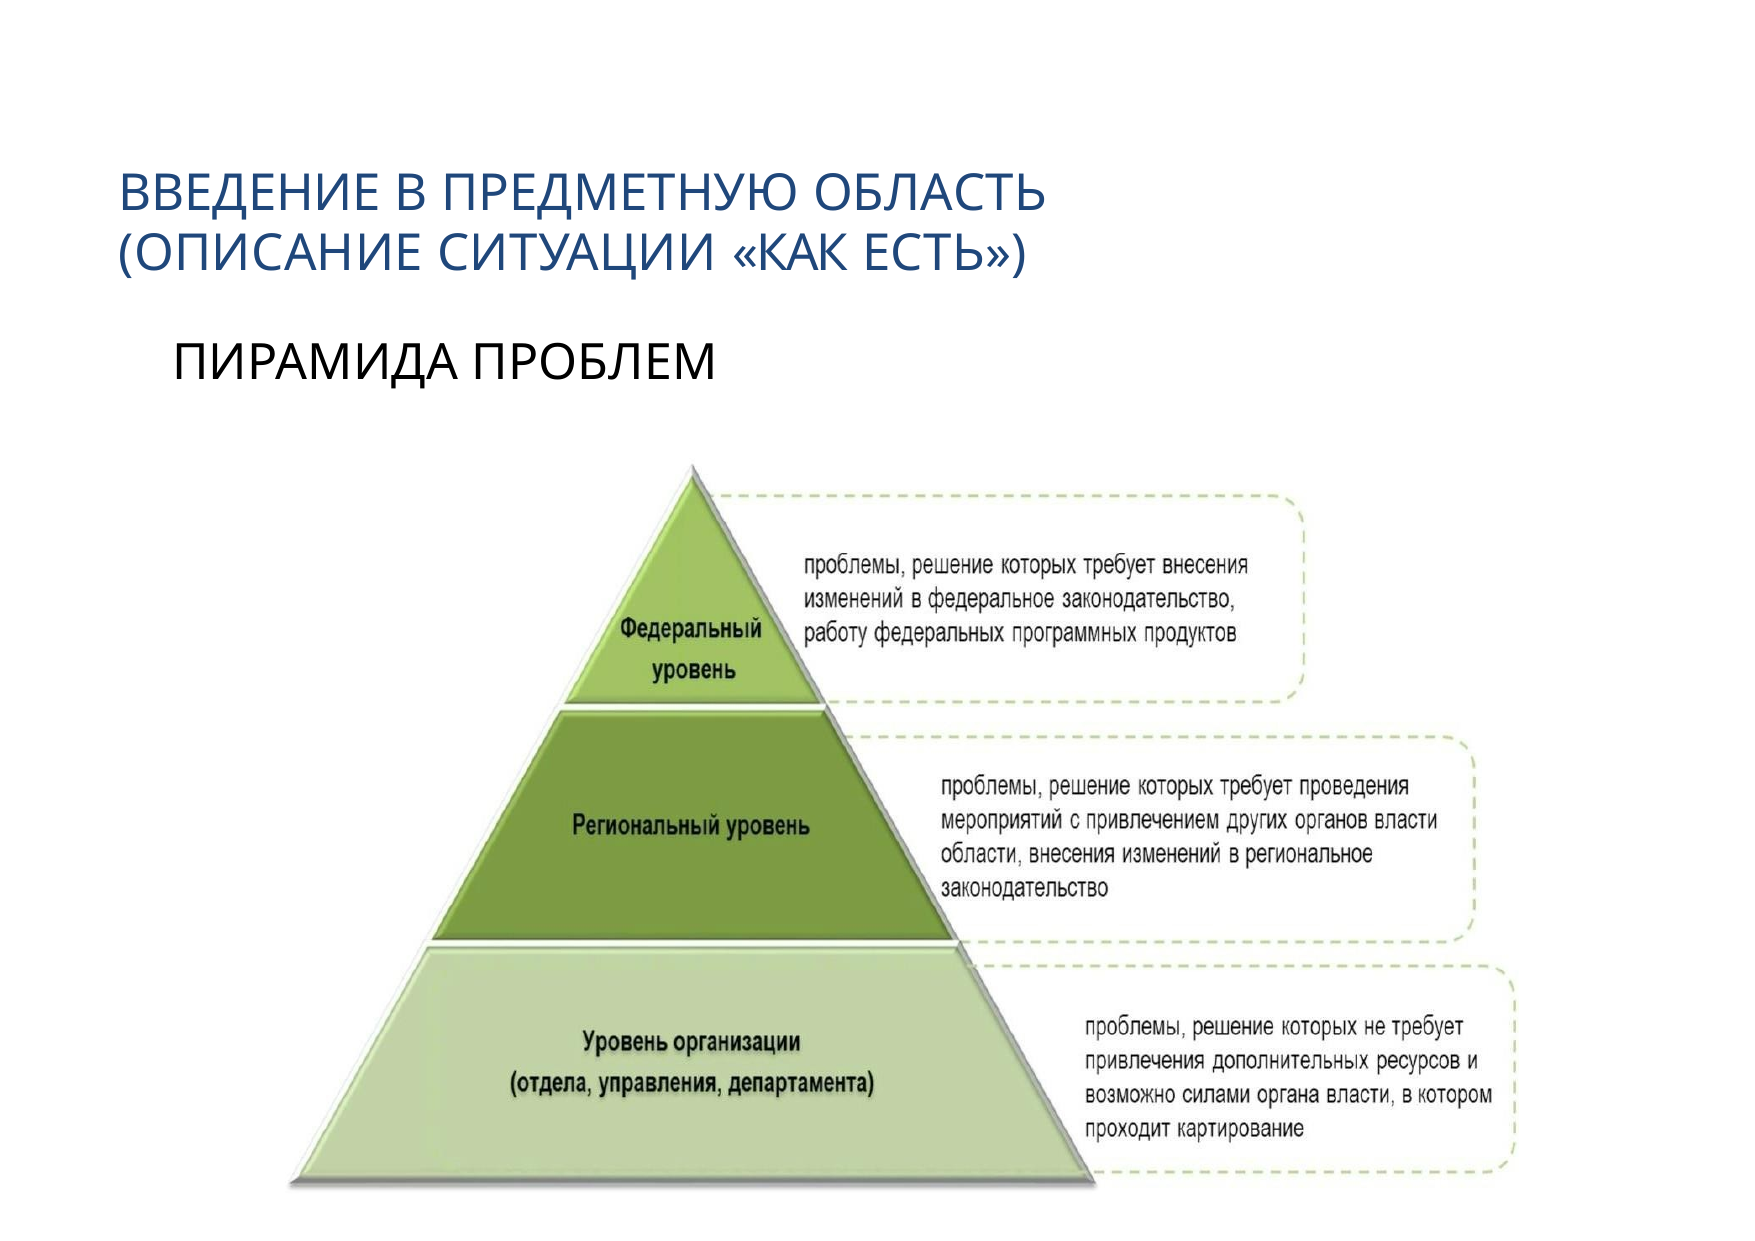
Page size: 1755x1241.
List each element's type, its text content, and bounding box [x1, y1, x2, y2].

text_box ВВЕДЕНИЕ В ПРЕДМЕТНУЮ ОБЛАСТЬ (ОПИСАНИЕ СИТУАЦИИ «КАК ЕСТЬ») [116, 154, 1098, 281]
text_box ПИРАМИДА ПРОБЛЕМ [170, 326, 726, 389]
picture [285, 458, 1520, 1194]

* * *

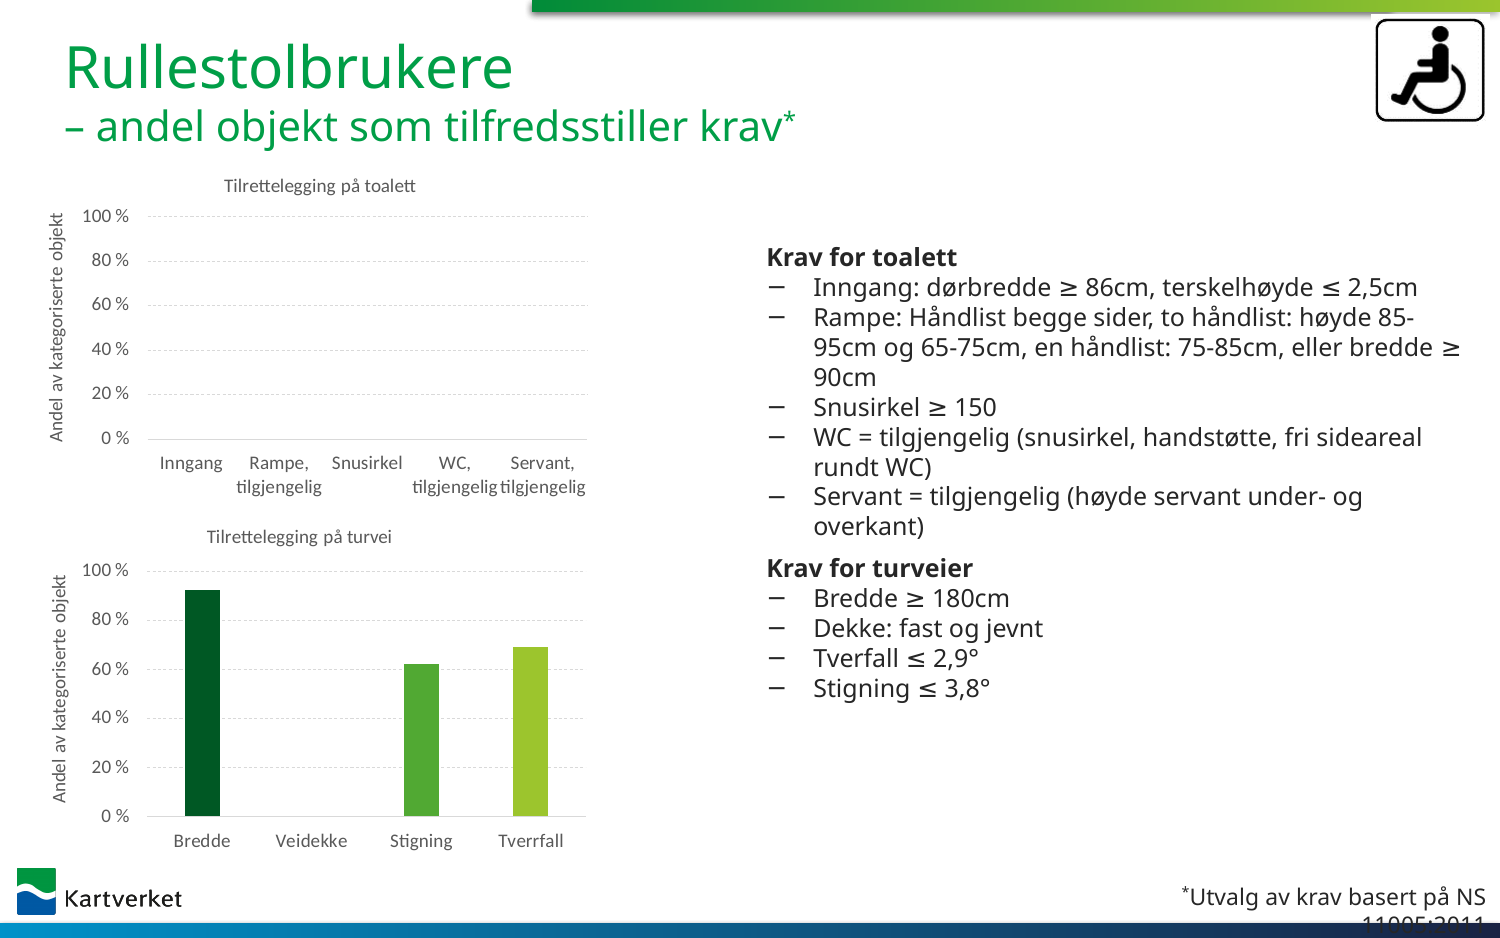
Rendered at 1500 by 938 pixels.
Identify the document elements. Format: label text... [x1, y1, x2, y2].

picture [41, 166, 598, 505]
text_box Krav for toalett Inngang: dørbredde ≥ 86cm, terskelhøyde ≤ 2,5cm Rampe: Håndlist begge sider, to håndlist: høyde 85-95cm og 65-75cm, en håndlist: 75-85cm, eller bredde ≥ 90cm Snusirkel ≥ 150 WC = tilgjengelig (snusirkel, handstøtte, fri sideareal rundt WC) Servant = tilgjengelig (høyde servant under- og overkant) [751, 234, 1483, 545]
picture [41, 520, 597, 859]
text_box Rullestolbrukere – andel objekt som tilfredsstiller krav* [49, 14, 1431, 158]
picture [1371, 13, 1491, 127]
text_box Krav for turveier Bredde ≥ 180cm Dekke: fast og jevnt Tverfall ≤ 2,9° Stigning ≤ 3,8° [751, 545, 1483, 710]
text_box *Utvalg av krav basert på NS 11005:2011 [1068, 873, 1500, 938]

...

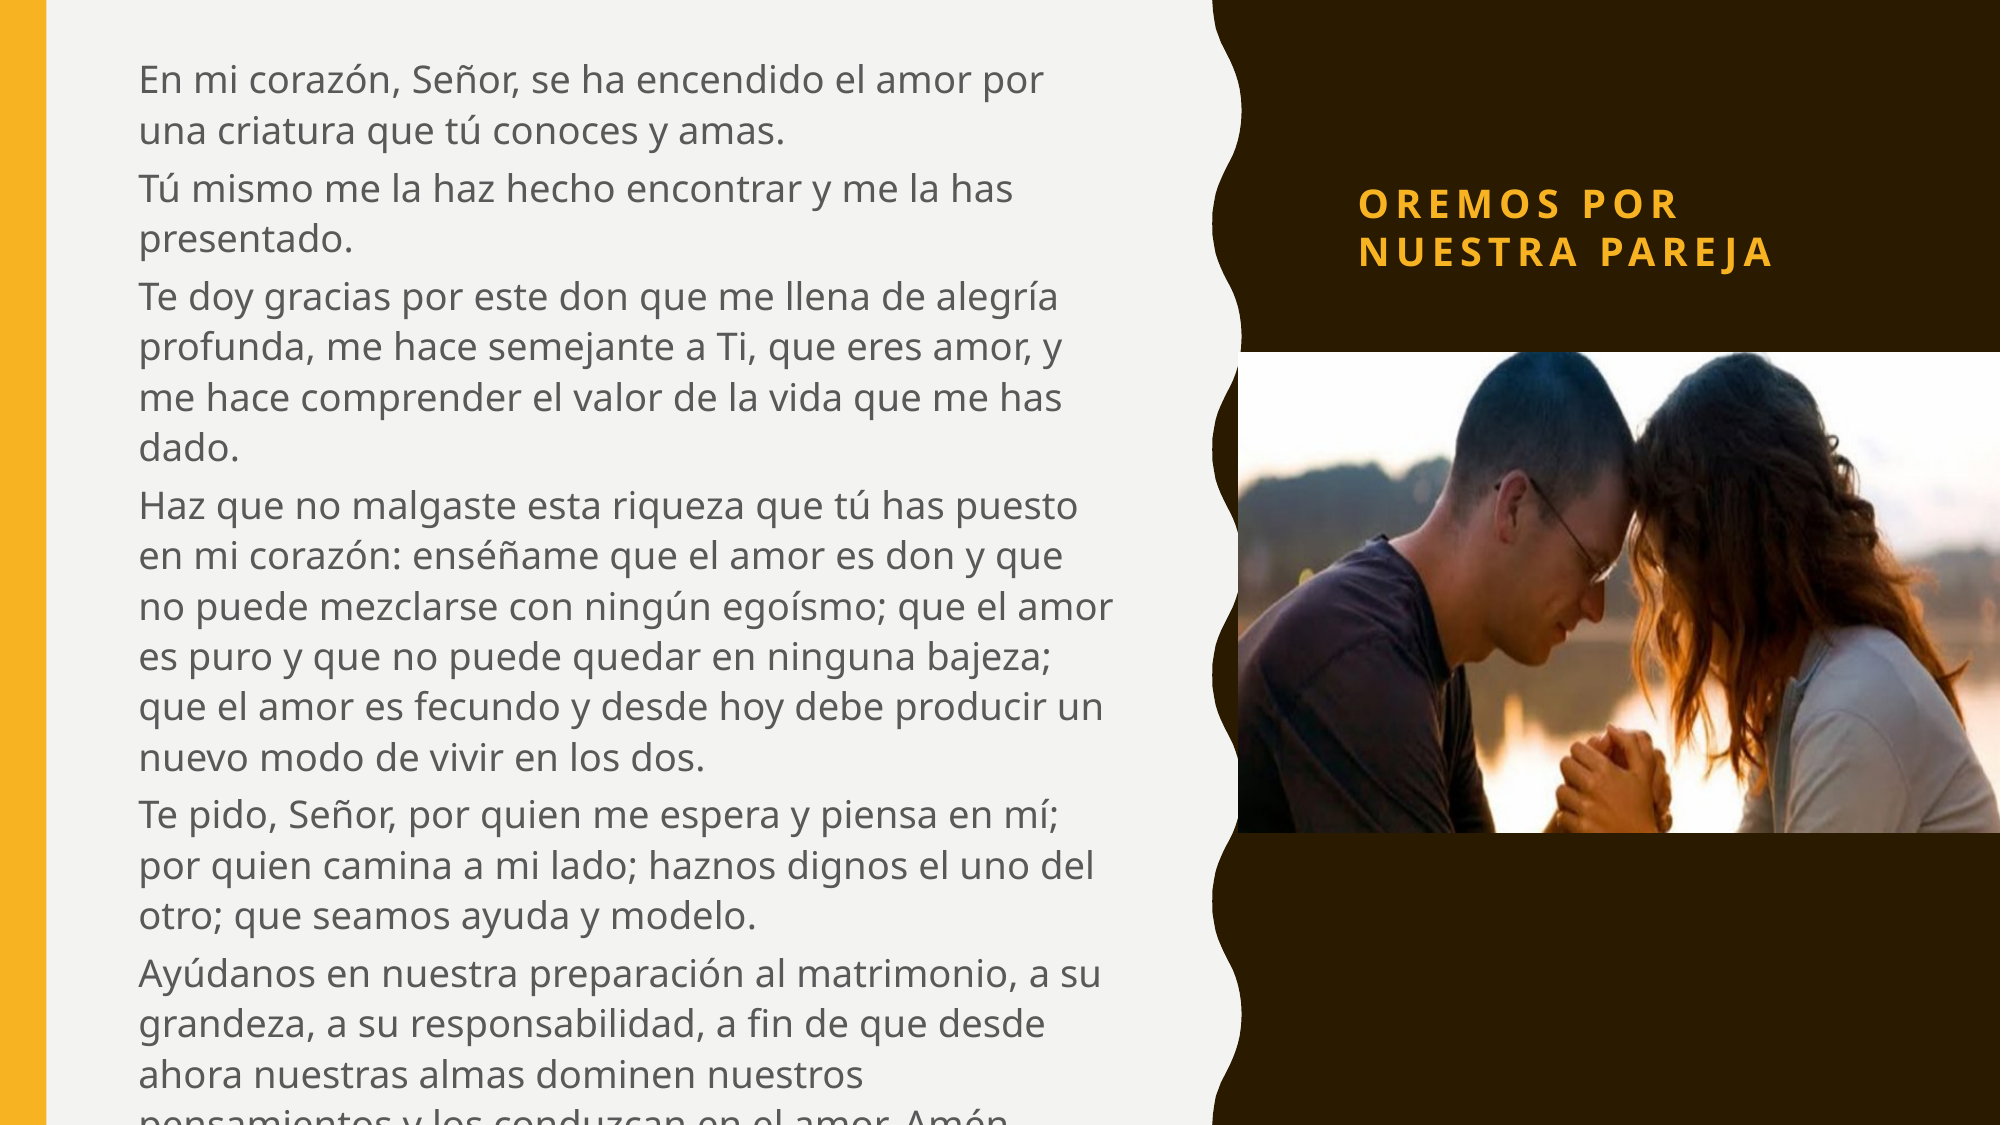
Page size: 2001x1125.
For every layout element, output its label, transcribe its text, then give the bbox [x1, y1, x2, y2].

→ To do: When a line of the records includes "size", that line belongs in the answer.

→ Solution to this problem:
Page size: 1755x1241.
Page size: 2001x1125.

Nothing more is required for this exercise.